TASK TO CARRY OUT:
State how many lines in the records below contain the string "BAUDRATE", and give nothing besides that number.

** DATASET ENTRIES follows **

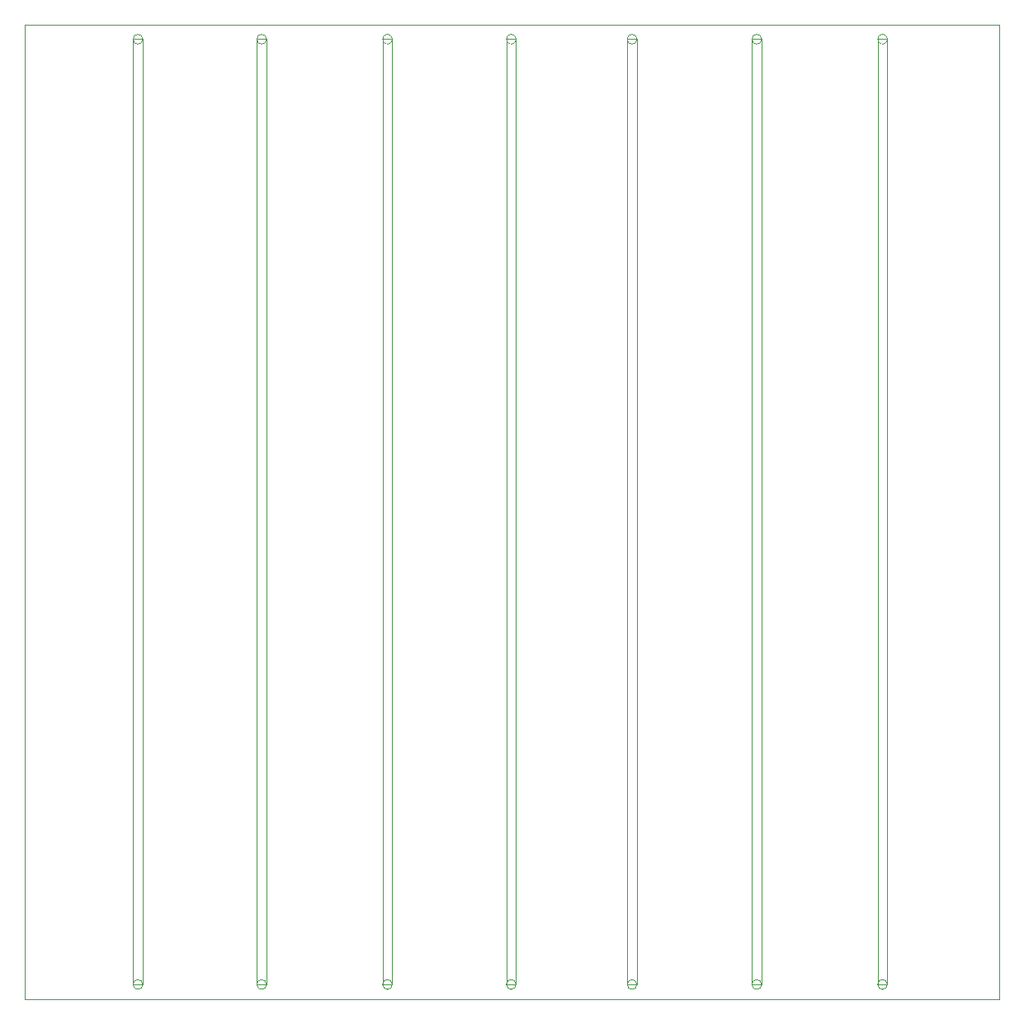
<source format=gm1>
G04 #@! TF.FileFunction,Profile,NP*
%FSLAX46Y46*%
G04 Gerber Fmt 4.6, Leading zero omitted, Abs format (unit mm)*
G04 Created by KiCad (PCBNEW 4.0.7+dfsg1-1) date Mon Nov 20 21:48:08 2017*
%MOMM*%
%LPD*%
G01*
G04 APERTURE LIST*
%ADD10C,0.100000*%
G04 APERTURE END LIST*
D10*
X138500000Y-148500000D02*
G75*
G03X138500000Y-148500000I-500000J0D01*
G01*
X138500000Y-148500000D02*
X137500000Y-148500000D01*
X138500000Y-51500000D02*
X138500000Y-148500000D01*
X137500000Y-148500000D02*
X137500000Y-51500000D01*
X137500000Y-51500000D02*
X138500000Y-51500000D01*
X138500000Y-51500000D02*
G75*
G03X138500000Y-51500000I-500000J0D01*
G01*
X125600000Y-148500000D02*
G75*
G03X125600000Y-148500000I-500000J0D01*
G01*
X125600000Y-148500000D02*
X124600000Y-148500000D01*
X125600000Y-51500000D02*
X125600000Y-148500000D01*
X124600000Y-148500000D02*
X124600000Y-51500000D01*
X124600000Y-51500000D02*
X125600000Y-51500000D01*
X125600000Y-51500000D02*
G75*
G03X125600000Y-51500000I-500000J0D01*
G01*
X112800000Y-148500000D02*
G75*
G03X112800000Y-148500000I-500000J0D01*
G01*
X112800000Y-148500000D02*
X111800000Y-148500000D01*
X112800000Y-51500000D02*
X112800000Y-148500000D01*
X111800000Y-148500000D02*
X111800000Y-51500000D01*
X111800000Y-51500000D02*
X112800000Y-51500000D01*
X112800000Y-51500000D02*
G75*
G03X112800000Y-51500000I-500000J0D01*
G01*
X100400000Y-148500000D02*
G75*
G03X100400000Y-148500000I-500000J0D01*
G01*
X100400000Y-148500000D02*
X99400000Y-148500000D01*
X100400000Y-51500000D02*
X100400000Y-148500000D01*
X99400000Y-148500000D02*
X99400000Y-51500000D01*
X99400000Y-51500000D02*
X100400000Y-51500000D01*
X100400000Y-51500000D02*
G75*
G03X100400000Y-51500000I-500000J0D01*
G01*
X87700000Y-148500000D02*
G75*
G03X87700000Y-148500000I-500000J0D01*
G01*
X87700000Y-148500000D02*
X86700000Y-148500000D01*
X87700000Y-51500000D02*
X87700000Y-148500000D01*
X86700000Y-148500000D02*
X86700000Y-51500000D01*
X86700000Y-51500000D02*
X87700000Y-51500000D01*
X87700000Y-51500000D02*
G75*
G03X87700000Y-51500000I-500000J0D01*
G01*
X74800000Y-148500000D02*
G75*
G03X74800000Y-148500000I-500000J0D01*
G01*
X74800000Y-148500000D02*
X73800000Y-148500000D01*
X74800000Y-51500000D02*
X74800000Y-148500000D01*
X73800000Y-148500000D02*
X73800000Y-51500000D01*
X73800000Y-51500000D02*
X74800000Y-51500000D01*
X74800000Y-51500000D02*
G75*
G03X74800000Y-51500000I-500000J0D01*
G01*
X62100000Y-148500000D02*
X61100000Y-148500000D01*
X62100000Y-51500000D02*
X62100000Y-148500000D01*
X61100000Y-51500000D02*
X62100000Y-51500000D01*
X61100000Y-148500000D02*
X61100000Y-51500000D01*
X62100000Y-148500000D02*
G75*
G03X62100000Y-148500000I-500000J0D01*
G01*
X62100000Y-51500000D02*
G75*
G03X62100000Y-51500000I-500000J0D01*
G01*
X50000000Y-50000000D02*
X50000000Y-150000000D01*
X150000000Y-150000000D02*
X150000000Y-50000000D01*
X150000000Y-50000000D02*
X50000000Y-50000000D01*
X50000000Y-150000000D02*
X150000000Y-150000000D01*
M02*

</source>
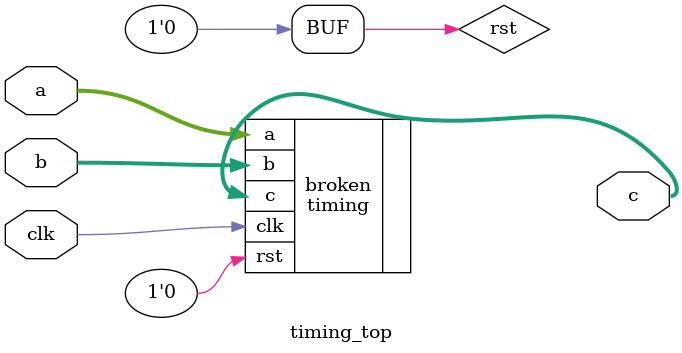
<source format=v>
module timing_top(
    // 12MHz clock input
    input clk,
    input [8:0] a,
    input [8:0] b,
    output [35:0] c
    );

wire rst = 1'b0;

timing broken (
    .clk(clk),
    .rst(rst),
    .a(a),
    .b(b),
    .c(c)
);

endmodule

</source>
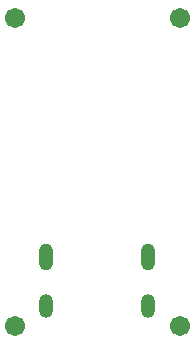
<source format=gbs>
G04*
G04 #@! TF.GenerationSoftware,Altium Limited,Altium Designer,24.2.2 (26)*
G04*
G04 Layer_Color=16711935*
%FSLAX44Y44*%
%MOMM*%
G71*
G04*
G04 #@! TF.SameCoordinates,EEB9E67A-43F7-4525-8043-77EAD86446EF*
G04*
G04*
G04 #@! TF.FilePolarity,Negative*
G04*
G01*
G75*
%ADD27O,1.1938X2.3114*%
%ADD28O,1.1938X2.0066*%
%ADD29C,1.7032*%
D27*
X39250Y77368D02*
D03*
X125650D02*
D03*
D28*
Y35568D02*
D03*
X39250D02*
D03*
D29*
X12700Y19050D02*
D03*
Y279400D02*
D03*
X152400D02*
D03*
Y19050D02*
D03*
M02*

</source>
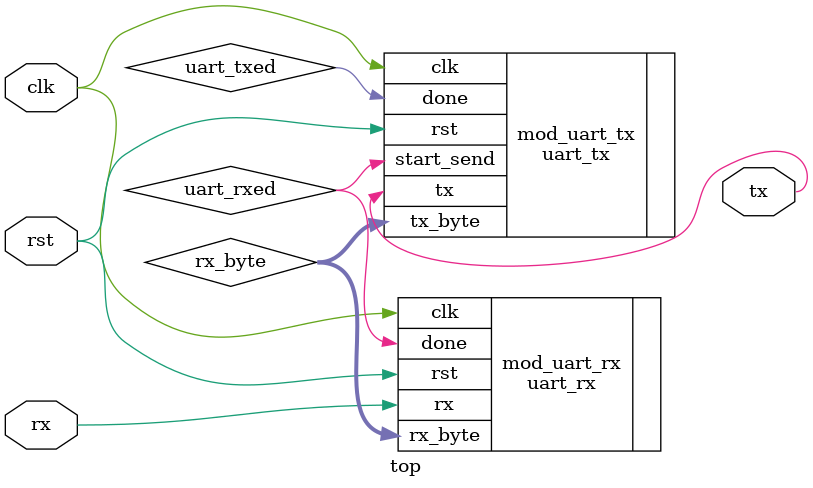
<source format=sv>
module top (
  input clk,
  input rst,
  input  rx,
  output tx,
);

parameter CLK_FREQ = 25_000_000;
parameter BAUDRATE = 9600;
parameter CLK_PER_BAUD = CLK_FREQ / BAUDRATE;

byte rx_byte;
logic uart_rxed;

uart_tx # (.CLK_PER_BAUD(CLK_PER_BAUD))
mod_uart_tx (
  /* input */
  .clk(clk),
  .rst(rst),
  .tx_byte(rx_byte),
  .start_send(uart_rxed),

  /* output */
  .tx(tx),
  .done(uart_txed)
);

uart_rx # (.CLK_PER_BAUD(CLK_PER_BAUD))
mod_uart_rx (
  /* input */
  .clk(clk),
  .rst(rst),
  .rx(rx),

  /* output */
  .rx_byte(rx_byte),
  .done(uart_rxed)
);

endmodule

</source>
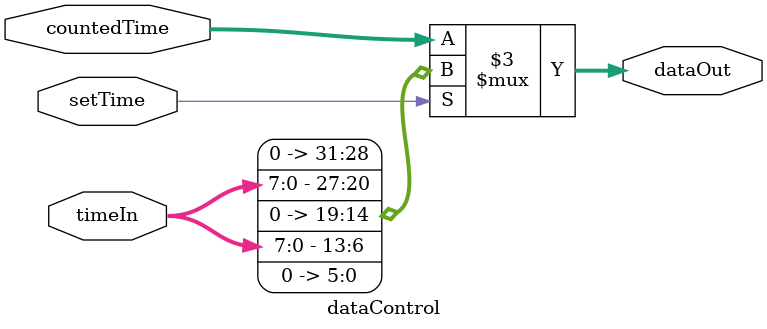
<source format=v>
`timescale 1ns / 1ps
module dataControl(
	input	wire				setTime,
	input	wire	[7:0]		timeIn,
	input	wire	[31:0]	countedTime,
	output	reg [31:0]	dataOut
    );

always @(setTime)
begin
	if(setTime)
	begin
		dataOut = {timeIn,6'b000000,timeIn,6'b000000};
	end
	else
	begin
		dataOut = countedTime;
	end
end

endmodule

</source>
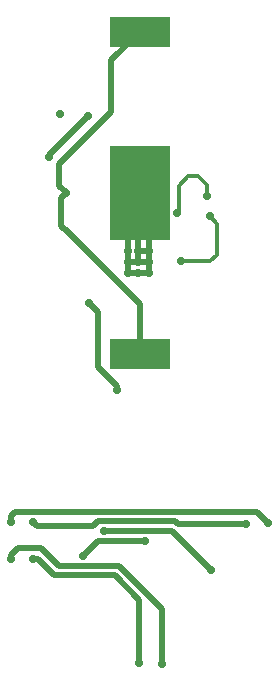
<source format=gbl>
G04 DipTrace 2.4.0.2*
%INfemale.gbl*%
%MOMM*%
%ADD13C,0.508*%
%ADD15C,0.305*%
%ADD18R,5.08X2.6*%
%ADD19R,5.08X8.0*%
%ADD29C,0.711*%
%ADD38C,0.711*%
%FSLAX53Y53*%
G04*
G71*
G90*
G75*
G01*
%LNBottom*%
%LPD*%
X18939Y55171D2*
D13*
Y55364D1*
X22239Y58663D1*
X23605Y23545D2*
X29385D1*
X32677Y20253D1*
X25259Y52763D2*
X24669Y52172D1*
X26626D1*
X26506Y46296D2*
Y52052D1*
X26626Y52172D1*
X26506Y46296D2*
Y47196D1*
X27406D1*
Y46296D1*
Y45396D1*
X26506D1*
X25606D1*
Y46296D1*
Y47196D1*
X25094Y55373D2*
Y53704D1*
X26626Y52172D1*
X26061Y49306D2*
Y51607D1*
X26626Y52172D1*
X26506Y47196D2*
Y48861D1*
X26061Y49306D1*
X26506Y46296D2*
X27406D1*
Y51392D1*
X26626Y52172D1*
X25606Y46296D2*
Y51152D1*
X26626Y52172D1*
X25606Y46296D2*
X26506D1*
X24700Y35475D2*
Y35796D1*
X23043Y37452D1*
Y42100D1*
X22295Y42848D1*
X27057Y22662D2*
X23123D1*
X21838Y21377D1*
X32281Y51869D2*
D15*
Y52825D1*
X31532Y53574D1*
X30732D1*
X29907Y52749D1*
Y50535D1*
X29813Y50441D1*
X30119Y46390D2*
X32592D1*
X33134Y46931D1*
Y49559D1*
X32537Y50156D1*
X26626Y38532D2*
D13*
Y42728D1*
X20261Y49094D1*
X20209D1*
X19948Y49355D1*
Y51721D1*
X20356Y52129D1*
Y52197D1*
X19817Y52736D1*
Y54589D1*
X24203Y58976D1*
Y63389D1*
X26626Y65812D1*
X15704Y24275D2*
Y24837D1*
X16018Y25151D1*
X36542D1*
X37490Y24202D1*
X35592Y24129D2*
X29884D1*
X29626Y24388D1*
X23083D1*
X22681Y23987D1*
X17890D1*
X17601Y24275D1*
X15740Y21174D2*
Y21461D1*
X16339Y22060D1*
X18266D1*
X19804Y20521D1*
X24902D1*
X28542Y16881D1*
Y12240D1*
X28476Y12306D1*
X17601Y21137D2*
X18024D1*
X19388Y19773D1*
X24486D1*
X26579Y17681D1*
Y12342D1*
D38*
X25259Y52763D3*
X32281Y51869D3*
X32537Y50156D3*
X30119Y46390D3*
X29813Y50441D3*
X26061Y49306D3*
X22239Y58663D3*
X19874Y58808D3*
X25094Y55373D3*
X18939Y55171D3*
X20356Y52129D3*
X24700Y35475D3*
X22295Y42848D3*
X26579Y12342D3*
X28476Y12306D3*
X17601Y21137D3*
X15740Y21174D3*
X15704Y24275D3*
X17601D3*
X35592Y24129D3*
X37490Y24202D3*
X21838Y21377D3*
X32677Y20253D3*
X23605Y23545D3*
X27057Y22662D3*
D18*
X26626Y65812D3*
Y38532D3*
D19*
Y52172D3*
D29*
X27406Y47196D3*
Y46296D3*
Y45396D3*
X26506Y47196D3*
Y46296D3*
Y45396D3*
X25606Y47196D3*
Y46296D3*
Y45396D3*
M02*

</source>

** End of DATASET ENTRIES **

REPLY:
2